REQUISITOS DA TAREFA: Substitua "dist=" por "distância=" nas linhas que vão da primeira até a linha com "Dot at: (238, 149)", inclusive. Apresente essas linhas de novo sem nenhuma outra alteração.

LINHAS ARMAZENADAS:

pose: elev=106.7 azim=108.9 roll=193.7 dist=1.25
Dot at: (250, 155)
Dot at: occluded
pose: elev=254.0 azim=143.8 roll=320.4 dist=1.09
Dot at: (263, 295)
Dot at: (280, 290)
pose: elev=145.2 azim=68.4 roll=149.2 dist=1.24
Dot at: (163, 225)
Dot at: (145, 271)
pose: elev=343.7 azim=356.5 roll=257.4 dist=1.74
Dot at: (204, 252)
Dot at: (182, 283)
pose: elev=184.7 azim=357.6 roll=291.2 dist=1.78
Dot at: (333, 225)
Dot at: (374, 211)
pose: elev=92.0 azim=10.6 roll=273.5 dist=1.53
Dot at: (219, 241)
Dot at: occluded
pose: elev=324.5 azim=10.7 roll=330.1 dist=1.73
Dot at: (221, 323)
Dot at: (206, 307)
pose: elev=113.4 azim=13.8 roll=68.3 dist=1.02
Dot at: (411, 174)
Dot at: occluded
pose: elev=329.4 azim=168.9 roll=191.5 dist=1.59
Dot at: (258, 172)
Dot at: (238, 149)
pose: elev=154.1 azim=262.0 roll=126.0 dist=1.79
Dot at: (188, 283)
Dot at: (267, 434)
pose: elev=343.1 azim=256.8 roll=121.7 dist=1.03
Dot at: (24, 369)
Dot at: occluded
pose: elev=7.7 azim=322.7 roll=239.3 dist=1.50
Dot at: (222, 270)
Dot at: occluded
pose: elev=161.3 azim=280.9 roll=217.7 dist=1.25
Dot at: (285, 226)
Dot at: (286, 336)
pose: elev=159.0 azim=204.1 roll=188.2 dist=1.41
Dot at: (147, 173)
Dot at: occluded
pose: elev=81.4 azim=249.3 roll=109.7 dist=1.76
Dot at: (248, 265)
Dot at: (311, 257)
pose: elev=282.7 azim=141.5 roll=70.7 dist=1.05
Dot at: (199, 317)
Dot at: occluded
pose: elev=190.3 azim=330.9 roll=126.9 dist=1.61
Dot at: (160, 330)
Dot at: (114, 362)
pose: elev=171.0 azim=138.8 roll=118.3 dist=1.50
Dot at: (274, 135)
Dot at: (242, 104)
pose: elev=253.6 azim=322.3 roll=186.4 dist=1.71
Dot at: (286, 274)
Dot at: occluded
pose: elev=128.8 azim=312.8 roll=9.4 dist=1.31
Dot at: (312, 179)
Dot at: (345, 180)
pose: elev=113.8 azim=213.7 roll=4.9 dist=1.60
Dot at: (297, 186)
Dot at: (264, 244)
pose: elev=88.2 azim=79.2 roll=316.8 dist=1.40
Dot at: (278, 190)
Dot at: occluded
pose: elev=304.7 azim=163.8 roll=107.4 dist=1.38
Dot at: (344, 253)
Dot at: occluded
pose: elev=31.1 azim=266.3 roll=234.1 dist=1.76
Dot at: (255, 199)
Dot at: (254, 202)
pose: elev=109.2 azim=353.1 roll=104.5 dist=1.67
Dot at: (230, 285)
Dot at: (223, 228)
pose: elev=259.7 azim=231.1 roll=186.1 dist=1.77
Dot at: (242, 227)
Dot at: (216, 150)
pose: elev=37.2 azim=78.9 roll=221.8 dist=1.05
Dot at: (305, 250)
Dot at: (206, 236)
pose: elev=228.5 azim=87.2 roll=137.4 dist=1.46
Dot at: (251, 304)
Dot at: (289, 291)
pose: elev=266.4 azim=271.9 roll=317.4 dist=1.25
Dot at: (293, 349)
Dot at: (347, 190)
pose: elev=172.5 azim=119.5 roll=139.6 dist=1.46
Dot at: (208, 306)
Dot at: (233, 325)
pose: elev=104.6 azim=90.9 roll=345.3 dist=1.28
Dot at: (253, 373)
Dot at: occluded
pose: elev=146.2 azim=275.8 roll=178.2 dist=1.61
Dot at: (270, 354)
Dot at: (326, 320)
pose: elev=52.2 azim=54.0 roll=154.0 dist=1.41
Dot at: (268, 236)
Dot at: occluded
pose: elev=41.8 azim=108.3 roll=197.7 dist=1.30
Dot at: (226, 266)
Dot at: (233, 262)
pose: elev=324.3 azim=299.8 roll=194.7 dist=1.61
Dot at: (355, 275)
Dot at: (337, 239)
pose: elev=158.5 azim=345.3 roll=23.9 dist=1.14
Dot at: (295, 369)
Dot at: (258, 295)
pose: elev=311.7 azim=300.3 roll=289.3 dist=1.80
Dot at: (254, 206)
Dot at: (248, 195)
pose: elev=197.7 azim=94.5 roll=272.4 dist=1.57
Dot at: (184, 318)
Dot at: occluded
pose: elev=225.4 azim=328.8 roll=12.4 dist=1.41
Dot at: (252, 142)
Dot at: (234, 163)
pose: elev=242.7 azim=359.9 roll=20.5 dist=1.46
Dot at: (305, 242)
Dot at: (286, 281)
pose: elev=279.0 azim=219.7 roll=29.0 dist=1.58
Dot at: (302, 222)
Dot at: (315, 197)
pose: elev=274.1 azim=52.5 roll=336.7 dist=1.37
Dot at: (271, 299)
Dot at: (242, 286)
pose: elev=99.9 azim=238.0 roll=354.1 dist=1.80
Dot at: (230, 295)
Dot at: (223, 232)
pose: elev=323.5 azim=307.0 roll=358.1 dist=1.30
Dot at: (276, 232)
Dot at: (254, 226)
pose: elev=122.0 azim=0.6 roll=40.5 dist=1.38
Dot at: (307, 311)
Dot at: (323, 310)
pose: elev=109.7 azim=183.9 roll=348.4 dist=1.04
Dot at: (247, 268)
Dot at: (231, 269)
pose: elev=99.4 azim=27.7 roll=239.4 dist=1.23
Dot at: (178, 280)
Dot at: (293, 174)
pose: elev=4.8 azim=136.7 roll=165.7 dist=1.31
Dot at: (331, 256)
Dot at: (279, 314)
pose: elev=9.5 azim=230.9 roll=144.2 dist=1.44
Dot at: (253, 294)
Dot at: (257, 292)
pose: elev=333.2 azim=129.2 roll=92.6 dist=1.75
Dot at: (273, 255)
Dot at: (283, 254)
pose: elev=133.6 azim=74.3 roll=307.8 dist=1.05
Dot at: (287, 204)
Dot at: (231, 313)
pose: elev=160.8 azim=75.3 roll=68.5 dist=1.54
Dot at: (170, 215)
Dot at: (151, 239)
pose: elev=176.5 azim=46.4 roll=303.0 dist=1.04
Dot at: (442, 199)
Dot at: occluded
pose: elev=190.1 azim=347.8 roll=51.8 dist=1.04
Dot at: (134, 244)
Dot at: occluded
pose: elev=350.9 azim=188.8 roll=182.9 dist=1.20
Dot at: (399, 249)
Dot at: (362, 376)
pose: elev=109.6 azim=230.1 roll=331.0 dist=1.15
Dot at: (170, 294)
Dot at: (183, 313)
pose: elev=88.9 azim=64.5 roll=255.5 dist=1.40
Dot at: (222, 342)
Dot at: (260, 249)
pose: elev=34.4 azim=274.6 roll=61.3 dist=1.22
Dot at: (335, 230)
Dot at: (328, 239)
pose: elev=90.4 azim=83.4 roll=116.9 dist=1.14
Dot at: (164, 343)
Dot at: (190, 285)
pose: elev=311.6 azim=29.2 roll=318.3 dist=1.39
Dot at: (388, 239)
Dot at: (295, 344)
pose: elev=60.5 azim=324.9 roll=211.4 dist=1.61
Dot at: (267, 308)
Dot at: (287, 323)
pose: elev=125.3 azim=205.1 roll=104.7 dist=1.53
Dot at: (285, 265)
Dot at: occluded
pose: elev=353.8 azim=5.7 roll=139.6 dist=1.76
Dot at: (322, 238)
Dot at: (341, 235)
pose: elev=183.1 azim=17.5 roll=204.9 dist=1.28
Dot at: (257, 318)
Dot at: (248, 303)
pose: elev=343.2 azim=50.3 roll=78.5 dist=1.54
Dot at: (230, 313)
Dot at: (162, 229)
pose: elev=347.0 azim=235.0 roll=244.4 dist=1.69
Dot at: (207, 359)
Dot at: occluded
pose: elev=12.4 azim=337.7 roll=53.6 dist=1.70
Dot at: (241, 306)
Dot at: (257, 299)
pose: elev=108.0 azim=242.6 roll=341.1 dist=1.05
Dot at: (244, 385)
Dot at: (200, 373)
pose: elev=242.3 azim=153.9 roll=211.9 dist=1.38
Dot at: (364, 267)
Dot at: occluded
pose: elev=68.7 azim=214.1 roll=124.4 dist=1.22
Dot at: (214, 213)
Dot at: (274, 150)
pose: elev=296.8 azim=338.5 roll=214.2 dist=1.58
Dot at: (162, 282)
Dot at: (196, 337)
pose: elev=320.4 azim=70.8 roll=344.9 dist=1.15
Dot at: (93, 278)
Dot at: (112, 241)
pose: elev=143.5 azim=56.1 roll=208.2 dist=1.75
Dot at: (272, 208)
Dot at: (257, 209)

TAREFA CONCLUÍDA:
pose: elev=106.7 azim=108.9 roll=193.7 distância=1.25
Dot at: (250, 155)
Dot at: occluded
pose: elev=254.0 azim=143.8 roll=320.4 distância=1.09
Dot at: (263, 295)
Dot at: (280, 290)
pose: elev=145.2 azim=68.4 roll=149.2 distância=1.24
Dot at: (163, 225)
Dot at: (145, 271)
pose: elev=343.7 azim=356.5 roll=257.4 distância=1.74
Dot at: (204, 252)
Dot at: (182, 283)
pose: elev=184.7 azim=357.6 roll=291.2 distância=1.78
Dot at: (333, 225)
Dot at: (374, 211)
pose: elev=92.0 azim=10.6 roll=273.5 distância=1.53
Dot at: (219, 241)
Dot at: occluded
pose: elev=324.5 azim=10.7 roll=330.1 distância=1.73
Dot at: (221, 323)
Dot at: (206, 307)
pose: elev=113.4 azim=13.8 roll=68.3 distância=1.02
Dot at: (411, 174)
Dot at: occluded
pose: elev=329.4 azim=168.9 roll=191.5 distância=1.59
Dot at: (258, 172)
Dot at: (238, 149)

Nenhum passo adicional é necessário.